Thursday, Nov. 08, 1990

Art Quarreling over Quality

By EDWARD M. GOMEZ PARIS

Mention feminism and art in the same breath, and some art critics begin to fume. "The feminist movement has not come up with a single talent heretofore unknown to us," insists Hilton Kramer, the founding editor of the New Criterion, a monthly arts review. "It tells us nothing about the qualities one should be studying in a work of art." But those are fighting words to the legions of artists, critics and scholars who have devoted the past 20 years to developing a feminist critique of art history. Their efforts have virtually set the agenda for academic discussion and have begun to overturn the standard textbook reading of visual art as an orderly march of styles from cave paintings to postmodernism.

Chipping away at the cultural canon, feminist artists beginning in the 1970s sought to rewrite art history to include overlooked female talents. Miriam Schapiro, Judy Chicago, Nancy Spero and other U.S. artists and historians, along with colleagues in Europe, began to exhume female artists of the past. They included medieval mystics and such Renaissance artists as Cremona-born Sofonisba Anguissola, who painted at the court of Philip II of Spain, and Artemisia Gentileschi of Rome, a painter's daughter who, like her father, was influenced by Caravaggio's eye-popping naturalism. To feminist admirers, the value of these women's paintings is self-evident. But some scholars complain that the sex of an artist has nothing to do with the quality of a work.

^^^^^^^^^^^^^^^^

**Work task A**: Copy everything in the article on feminist art criticism from "Mention feminism and" down to "paintings to postmodernism.", swapping "monthly" for "quarterly".
**Work task B**: Condense the paragraph of the article on feminist art criticism that begins "Chipping away at the cultural canon" into a shorter version that keeps its main facts.
Rely only on the article on feminist art criticism.

**Pixel coordinate tracking rows**:
^^^^^^^^^^^^^^^^

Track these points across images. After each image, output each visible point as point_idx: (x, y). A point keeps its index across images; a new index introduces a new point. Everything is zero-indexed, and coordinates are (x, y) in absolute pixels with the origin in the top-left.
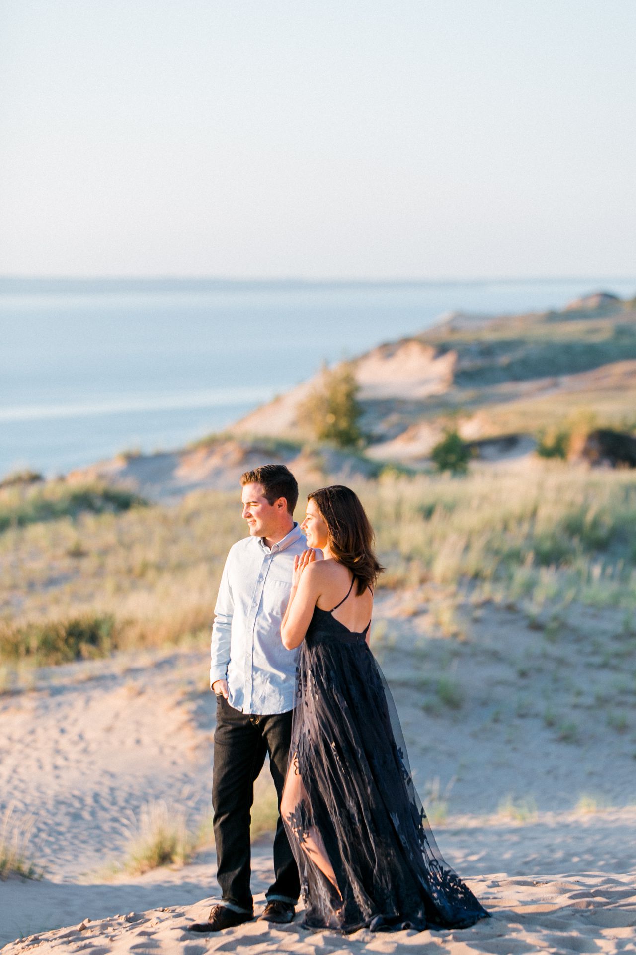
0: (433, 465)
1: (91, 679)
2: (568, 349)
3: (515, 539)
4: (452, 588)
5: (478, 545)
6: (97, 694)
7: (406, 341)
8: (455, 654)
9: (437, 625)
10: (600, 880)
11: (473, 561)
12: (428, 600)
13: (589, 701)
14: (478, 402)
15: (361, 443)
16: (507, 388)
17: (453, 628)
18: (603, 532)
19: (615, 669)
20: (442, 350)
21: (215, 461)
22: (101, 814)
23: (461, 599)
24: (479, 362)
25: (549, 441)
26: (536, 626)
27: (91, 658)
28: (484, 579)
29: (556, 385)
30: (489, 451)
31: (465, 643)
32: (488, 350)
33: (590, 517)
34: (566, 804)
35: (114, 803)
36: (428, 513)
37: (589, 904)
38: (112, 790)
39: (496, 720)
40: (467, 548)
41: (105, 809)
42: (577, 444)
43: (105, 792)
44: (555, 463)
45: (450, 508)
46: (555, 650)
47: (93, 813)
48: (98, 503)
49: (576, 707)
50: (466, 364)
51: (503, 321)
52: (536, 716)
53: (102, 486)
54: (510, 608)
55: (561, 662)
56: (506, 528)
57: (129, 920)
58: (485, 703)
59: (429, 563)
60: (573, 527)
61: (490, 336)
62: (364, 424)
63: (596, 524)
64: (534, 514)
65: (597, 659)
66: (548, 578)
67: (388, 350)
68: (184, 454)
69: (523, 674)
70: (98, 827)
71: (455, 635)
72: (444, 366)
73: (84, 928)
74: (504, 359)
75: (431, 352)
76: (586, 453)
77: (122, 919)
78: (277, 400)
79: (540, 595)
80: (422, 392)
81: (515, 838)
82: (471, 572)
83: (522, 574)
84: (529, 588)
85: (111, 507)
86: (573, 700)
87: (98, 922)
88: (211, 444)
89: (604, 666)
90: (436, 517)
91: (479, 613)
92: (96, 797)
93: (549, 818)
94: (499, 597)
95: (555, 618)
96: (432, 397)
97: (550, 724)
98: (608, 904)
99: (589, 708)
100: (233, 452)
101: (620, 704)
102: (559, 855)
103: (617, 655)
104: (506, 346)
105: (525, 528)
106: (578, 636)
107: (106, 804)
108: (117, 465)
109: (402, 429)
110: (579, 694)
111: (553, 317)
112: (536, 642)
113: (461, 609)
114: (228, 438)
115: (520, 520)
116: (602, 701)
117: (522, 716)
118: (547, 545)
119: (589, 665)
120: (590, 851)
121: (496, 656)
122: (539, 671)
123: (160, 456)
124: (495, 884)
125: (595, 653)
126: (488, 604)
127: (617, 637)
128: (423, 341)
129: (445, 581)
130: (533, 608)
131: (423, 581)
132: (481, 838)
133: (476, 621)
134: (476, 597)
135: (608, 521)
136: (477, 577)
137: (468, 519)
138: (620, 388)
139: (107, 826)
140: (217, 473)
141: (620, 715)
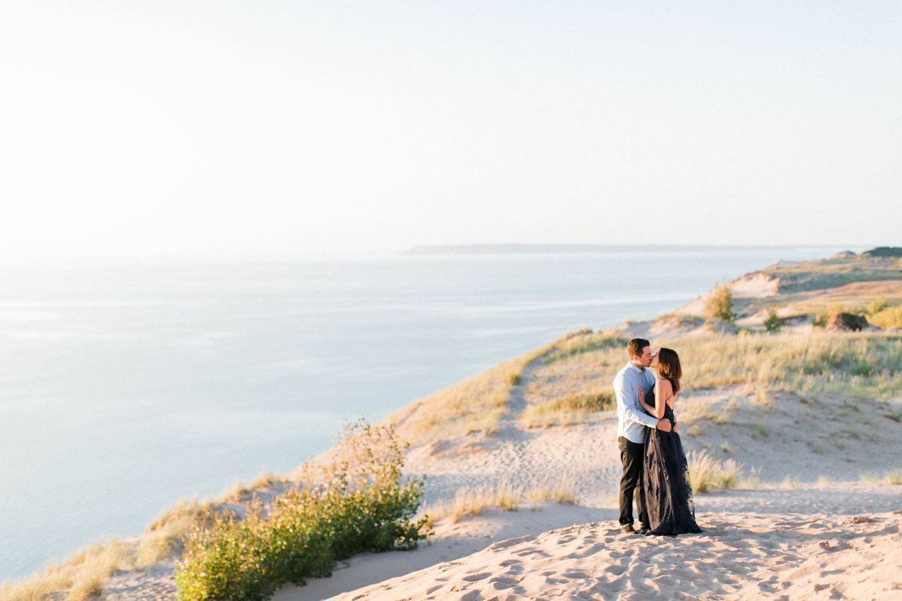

^^^^^^^^^^^^^^^^

**Reply A**:
Mention feminism and art in the same breath, and some art critics begin to fume. "The feminist movement has not come up with a single talent heretofore unknown to us," insists Hilton Kramer, the founding editor of the New Criterion, a quarterly arts review. "It tells us nothing about the qualities one should be studying in a work of art." But those are fighting words to the legions of artists, critics and scholars who have devoted the past 20 years to developing a feminist critique of art history. Their efforts have virtually set the agenda for academic discussion and have begun to overturn the standard textbook reading of visual art as an orderly march of styles from cave paintings to postmodernism.

**Reply B**: Starting in the 1970s, feminist artists tried to rewrite art history to include neglected female talents. Miriam Schapiro, Judy Chicago, Nancy Spero and others in the U.S. and Europe revived female artists of the past. These included medieval mystics and Renaissance painters such as Sofonisba Anguissola, who worked at the court of Philip II of Spain, and Artemisia Gentileschi of Rome, who was influenced by Caravaggio's naturalism. Feminist admirers see the value of these works as self-evident, but some scholars argue that an artist's sex has nothing to do with a work's quality.